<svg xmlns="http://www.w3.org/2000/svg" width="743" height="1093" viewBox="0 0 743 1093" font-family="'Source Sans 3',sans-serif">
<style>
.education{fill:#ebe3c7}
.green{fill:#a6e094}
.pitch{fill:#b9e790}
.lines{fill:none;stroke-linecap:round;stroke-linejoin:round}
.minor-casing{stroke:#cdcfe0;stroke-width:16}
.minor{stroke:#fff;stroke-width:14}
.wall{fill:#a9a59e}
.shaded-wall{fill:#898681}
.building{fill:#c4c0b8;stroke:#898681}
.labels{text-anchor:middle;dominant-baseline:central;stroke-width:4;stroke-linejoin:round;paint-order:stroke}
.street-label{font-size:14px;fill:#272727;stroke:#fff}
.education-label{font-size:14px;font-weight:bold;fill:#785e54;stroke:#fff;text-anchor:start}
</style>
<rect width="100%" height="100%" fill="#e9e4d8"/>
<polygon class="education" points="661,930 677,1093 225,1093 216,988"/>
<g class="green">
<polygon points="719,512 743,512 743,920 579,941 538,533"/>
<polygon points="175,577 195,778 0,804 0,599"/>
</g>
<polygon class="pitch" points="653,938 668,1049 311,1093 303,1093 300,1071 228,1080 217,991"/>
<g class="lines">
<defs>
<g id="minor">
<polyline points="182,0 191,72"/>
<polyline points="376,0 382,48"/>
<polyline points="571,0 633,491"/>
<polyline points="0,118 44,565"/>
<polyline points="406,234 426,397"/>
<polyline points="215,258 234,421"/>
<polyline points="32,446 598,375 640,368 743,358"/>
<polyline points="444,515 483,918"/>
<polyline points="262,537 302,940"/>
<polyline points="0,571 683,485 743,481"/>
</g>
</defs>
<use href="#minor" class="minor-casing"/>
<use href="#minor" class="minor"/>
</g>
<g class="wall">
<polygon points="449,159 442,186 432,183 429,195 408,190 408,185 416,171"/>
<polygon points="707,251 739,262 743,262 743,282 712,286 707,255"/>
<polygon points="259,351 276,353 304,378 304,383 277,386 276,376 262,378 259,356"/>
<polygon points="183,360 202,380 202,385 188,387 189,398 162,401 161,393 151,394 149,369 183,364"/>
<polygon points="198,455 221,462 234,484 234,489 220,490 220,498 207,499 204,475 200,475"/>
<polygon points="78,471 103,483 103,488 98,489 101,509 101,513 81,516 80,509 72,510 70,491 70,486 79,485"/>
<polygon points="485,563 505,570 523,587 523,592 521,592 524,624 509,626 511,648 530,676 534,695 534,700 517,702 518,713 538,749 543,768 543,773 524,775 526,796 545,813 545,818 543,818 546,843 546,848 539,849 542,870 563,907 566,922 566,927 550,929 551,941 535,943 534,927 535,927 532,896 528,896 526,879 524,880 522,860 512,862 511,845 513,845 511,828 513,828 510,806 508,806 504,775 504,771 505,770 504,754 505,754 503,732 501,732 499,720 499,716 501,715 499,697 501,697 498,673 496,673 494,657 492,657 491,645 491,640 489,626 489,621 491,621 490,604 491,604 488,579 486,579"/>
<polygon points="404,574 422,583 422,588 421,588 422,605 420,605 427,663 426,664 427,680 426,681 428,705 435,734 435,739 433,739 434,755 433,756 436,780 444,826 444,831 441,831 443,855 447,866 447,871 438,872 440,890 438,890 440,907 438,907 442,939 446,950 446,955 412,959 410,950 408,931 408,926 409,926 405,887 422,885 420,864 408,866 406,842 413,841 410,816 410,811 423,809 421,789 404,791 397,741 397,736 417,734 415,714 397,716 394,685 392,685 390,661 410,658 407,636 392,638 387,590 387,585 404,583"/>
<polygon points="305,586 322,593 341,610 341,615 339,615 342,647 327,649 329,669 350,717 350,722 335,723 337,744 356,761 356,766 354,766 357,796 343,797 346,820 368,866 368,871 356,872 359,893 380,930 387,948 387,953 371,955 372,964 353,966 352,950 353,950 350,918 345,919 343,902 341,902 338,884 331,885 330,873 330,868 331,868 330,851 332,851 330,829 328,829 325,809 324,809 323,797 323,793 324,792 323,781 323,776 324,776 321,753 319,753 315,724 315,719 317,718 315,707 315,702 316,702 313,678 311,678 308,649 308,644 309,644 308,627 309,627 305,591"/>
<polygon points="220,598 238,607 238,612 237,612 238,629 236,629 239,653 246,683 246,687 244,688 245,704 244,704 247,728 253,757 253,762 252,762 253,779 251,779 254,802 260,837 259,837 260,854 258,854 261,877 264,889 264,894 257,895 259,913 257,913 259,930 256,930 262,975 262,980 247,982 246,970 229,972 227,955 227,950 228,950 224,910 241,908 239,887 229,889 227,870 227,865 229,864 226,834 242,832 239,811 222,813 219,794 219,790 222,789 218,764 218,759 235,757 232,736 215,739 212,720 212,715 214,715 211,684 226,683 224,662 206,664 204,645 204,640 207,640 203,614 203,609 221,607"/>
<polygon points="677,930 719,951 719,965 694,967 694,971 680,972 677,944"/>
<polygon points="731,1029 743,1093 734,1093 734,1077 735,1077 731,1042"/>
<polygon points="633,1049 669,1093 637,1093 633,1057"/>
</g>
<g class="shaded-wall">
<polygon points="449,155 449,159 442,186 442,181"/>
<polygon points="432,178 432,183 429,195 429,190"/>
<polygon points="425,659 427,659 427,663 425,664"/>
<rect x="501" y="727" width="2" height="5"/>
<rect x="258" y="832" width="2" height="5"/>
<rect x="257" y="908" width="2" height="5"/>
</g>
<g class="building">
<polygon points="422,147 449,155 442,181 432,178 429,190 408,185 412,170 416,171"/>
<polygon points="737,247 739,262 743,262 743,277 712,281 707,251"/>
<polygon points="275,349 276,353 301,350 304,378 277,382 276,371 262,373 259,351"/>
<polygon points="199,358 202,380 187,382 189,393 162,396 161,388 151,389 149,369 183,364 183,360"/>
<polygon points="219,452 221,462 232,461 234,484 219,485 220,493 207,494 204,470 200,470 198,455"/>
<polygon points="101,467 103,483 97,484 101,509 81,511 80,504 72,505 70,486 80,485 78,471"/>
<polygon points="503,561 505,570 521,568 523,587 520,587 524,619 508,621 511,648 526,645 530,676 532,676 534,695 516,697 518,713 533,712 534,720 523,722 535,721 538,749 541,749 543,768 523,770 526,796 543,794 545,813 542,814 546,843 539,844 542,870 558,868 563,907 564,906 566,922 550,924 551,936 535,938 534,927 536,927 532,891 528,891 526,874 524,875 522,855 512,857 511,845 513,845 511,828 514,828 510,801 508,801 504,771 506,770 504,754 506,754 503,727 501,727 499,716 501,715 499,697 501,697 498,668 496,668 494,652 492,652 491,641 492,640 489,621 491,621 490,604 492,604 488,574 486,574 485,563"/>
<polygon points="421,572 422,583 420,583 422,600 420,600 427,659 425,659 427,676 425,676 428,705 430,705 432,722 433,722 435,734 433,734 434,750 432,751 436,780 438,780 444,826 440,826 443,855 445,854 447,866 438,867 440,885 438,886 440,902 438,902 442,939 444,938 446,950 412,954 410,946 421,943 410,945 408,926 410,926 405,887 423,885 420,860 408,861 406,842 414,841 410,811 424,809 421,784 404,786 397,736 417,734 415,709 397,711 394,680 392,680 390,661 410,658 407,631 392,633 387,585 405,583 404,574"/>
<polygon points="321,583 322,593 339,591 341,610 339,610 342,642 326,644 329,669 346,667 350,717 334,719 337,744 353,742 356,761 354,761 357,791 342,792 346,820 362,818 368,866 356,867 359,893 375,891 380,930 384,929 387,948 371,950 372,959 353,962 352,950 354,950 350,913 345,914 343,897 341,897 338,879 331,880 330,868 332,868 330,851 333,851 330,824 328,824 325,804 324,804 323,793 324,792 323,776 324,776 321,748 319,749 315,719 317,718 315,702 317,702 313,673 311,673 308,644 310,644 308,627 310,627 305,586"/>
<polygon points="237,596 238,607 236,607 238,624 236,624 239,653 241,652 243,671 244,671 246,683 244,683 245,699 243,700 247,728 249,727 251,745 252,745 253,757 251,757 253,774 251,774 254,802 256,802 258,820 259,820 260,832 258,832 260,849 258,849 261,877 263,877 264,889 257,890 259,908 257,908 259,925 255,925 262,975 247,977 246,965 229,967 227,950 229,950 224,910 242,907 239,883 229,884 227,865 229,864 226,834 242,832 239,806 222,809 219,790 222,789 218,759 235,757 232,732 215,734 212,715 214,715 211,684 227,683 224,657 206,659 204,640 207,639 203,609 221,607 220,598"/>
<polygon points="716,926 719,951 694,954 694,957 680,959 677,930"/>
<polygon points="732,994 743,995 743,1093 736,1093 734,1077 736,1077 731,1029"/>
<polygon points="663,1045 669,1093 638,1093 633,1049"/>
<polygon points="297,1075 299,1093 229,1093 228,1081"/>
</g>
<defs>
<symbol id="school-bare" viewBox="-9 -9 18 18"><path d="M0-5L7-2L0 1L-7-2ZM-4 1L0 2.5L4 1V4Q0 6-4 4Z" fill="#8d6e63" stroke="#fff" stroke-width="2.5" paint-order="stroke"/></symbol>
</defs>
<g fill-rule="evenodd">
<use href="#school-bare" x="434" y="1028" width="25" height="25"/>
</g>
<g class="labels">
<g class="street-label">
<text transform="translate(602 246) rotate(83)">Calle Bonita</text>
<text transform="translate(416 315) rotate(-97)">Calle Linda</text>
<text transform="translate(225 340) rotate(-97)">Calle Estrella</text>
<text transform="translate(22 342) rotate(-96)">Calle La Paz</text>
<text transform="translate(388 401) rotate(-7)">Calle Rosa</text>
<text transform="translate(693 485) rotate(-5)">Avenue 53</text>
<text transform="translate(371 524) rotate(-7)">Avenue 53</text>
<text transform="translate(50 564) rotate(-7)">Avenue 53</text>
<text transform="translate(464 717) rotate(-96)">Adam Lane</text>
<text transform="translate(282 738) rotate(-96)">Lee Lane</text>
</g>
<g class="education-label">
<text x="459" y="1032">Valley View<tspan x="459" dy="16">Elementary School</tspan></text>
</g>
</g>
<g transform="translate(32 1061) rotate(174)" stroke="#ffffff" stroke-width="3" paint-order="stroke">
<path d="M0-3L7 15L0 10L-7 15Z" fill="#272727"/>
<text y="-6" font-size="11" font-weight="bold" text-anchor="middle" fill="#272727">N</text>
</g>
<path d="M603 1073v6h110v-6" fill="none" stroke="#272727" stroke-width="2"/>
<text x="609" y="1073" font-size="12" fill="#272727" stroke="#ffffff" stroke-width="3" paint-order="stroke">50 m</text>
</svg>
....
_WHAT THE EXERCISE ASKS_
Look through the entries above and copy each line that has "lines" in it.

_SOLVED EXERCISE_
.lines{fill:none;stroke-linecap:round;stroke-linejoin:round}
<g class="lines">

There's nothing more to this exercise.